With Batch Normalization Throught Time, the membrane potential can be modeled as:
\[ \begin{align}\begin{aligned}U_{i}^{t} = λ u_{i}^{t-1} + BNTT_{γ^{t}}\\ = λ u_{i}^{t-1} + γ_{i}^{t} (\frac{\sum_j w_{ij}S_{j}^{t} - µ_{i}^{t}}{\sqrt{(σ _{i}^{t})^{2} + ε}})\end{aligned}\end{align} \]- Parameters:
input_features (int) – number of channels of the input
time_steps (int) – number of time-steps of the SNN
eps (float) – a value added to the denominator for numerical stability
momentum (float) – the value used for the running_mean and running_var computation
affine (bool) – a boolean value that when set to True, the Batch Norm layer will have learnable affine parameters
- Inputs: input_features, time_steps
input_features: same number of channels as the input
time_steps: the number of time-steps to unroll in the SNN
- Outputs: bntt
bntt of shape (time_steps): toch.nn.ModuleList of BatchNorm1d layers for the specified number of time-steps
Neuron Parent Classes
- class snntorch._neurons.neurons.LIF(beta, threshold=1.0, spike_grad=None, surrogate_disable=False, init_hidden=False, inhibition=False, learn_beta=False, learn_threshold=False, reset_mechanism='subtract', state_quant=False, output=False, graded_spikes_factor=1.0, learn_graded_spikes_factor=False)[source]
Bases:
SpikingNeuron
Parent class for leaky integrate and fire neuron models.

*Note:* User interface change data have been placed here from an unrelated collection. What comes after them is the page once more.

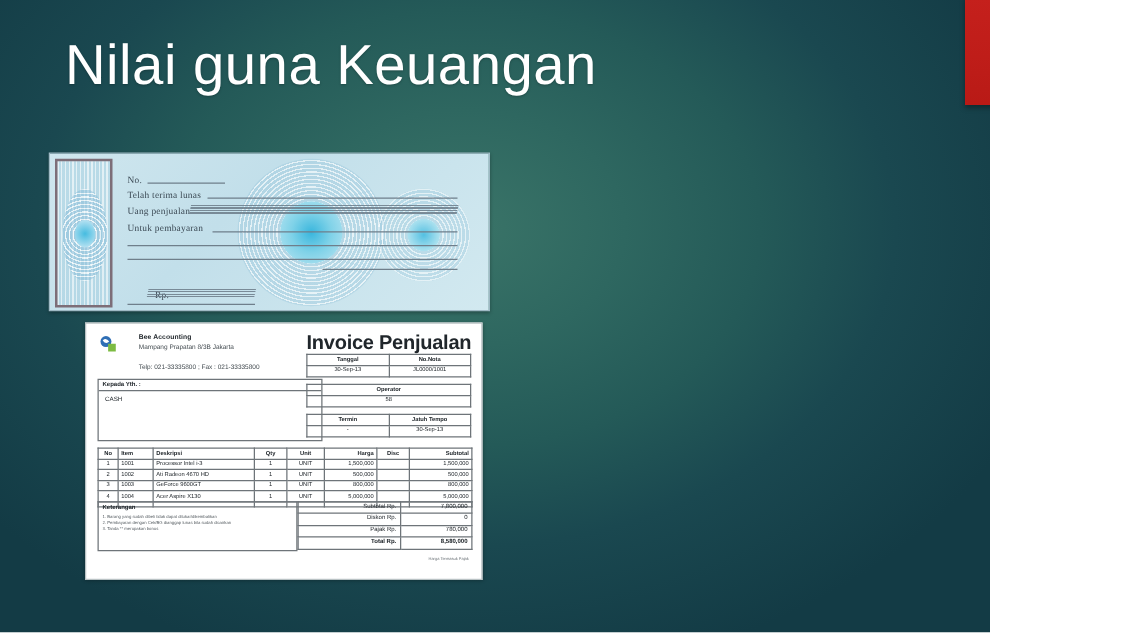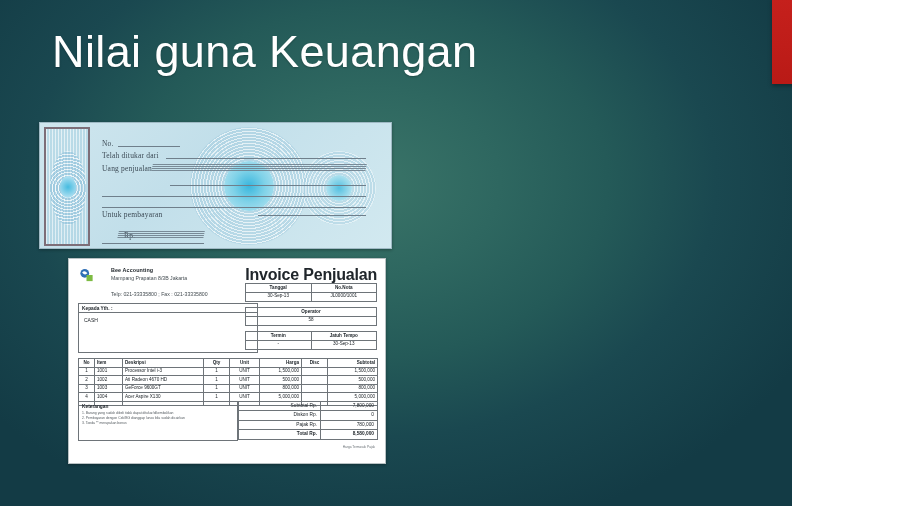--- a/index.html
+++ b/index.html
@@ -266,27 +266,27 @@
     <div class="guilloche" id="g-center"></div>
     <div class="guilloche" id="g-right"></div>
 
     <div id="kwitansi-stub">
       <div id="stub-rosette"></div>
     </div>
 
     <span class="kw-label" style="left:62px; top:16px;">No.</span>
     <div class="kw-rule" style="left:78px; top:23px; width:62px;"></div>
 
-    <span class="kw-label" style="left:62px; top:28px;">Telah ditukar dari</span>
+    <span class="kw-label" style="left:62px; top:28px;">Telah terima lunas</span>
     <div class="kw-rule" style="left:126px; top:35px; width:200px;"></div>
 
     <span class="kw-label" style="left:62px; top:41px;">Uang penjualan</span>
     <div class="kw-band" style="left:112px; top:41px; width:214px;"></div>
 
-    <span class="kw-label" style="left:62px; top:55px;margin-top:32px;">Untuk pembayaran</span>
+    <span class="kw-label" style="left:62px; top:55px;">Untuk pembayaran</span>
     <div class="kw-rule" style="left:130px; top:62px; width:196px;"></div>
     <div class="kw-rule" style="left:62px; top:73px; width:264px;"></div>
     <div class="kw-rule" style="left:62px; top:84px; width:264px;"></div>
     <div class="kw-rule" style="left:218px; top:92px; width:108px;"></div>
 
     <span class="kw-label" style="left:62px; top:108px;padding-left:22px;">Rp.</span>
     <div class="kw-band" style="left:78px; top:108px; width:86px;"></div>
     <div class="kw-rule" style="left:62px; top:120px; width:102px;"></div>
   </div>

- class snntorch._neurons.neurons.SpikingNeuron(threshold=1.0, spike_grad=None, surrogate_disable=False, init_hidden=False, inhibition=False, learn_threshold=False, reset_mechanism='subtract', state_quant=False, output=False, graded_spikes_factor=1.0, learn_graded_spikes_factor=False)[source]
Bases:
Module
Parent class for spiking neuron models.
- static detach(*args)[source]
Used to detach input arguments from the current graph. Intended for use in truncated backpropagation through time where hidden state variables are global variables.
- fire_inhibition(batch_size, mem)[source]

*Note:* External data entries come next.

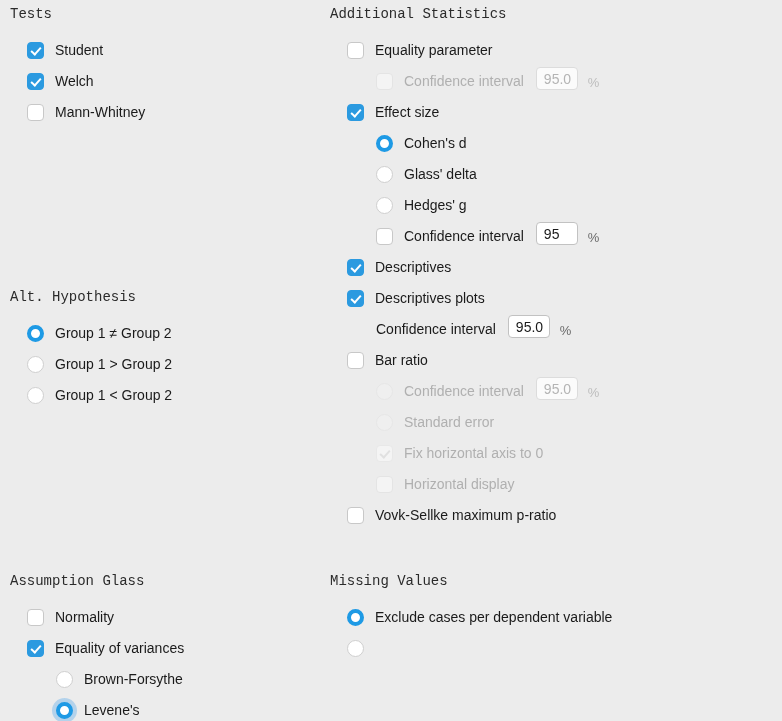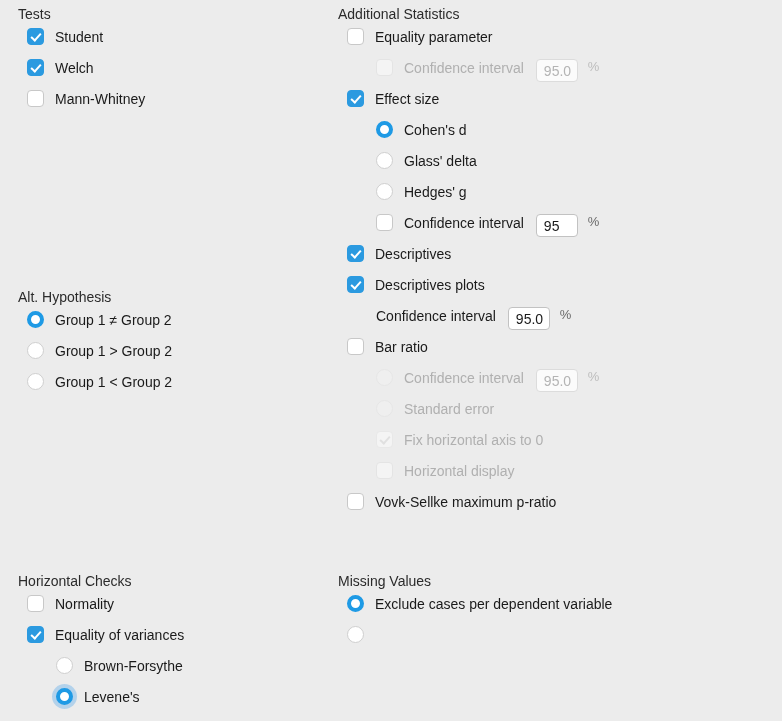--- a/index.html
+++ b/index.html
@@ -22,29 +22,30 @@
     position: absolute;
     top: 0;
     left: 0;
   }
   .col-left  { left: 0px;   top: 0px; width: 320px; }
   .col-right { left: 320px; top: 0px; width: 462px; }
 
   .section-title {
     font-size: 14px;
     color: #2b2b2b;
-    padding-left: 18px;
+    padding-left: 10px;
     margin-bottom: 5px;
     line-height: 18px;
     white-space: nowrap;
+    font-family: Liberation Mono, monospace;
   }
 
   .row {
     display: flex;
-    align-items: flex-start;
+    align-items: flex-end;
     height: 31px;
     white-space: nowrap;
   }
   .indent-1 { padding-left: 27px; }
   .indent-2 { padding-left: 56px; }
 
   .label {
     font-size: 14px;
     color: #1a1a1a;
     line-height: 18px;
@@ -175,21 +176,21 @@
       <span class="rb"></span>
       <span class="label">Group 1 &gt; Group 2</span>
     </div>
     <div class="row indent-1">
       <span class="rb"></span>
       <span class="label">Group 1 &lt; Group 2</span>
     </div>
   </div>
 
   <div style="position:absolute; top:572px; left:0;">
-    <div class="section-title">Horizontal Checks</div>
+    <div class="section-title">Assumption Glass</div>
 
     <div class="row indent-1">
       <span class="cb"></span>
       <span class="label">Normality</span>
     </div>
     <div class="row indent-1">
       <span class="cb checked"></span>
       <span class="label">Equality of variances</span>
     </div>
     <div class="row indent-2">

Generates spike if mem > threshold, only for the largest membrane. All others neurons will be inhibited for that time step. Returns spk.
- instances = []
Each
snntorch.SpikingNeuron
neuron (e.g.,snntorch.Synaptic
) will populate thesnntorch.SpikingNeuron.instances
list with a new entry. The list is used to initialize and clear neuron states when the argument init_hidden=True.
- reset_dict = {'none': 2, 'subtract': 0, 'zero': 1}
- property reset_mechanism
If reset_mechanism is modified, reset_mechanism_val is triggered to update. 0: subtract, 1: zero, 2: none.